**EXERCISE AIM**
Locate every line below that contains the word "ordenador" and copy each of those lines. Case counts.

**EXERCISE MATERIALS**
··········

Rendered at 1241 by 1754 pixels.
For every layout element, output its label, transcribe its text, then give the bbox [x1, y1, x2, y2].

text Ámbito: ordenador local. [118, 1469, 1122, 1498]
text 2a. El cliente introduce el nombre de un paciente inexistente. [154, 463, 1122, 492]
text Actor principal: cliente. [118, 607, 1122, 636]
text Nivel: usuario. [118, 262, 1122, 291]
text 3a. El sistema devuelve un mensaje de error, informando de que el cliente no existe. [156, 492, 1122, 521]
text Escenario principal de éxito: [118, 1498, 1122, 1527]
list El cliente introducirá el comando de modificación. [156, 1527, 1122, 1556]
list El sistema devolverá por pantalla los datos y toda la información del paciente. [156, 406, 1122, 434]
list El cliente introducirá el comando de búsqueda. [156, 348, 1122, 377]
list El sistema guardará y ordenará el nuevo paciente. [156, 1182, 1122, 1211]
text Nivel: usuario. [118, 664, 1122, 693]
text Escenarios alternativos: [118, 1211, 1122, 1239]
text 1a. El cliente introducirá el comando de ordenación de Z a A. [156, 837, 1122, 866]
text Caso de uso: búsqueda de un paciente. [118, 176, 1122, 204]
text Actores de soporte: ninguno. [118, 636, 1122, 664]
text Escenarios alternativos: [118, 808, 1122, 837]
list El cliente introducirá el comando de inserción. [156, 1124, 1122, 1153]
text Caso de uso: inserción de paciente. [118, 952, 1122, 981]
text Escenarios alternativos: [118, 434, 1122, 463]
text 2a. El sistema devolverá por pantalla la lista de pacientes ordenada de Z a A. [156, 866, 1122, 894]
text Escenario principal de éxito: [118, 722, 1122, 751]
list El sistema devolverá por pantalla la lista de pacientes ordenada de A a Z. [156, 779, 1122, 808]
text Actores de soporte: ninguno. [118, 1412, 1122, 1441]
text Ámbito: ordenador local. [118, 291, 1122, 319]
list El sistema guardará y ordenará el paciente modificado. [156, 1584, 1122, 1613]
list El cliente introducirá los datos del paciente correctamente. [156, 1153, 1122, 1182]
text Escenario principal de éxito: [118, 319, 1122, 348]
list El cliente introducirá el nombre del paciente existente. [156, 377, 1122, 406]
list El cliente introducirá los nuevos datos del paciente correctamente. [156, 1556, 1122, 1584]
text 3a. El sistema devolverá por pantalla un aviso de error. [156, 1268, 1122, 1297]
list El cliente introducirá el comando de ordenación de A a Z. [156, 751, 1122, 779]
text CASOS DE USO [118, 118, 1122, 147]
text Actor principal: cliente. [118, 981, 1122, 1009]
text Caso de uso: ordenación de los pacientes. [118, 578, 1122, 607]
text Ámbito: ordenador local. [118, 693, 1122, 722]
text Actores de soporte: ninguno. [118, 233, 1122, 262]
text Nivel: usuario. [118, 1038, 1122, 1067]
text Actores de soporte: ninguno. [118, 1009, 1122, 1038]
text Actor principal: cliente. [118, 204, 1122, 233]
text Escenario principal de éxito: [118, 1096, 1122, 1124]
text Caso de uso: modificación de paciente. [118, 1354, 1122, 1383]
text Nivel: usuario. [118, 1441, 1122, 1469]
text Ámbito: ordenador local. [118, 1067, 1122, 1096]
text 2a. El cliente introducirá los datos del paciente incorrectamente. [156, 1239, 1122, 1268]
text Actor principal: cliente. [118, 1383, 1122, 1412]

··········

**PROBLEM SOLUTION**
text Ámbito: ordenador local. [118, 1469, 1122, 1498]
text Ámbito: ordenador local. [118, 291, 1122, 319]
text Ámbito: ordenador local. [118, 693, 1122, 722]
text Ámbito: ordenador local. [118, 1067, 1122, 1096]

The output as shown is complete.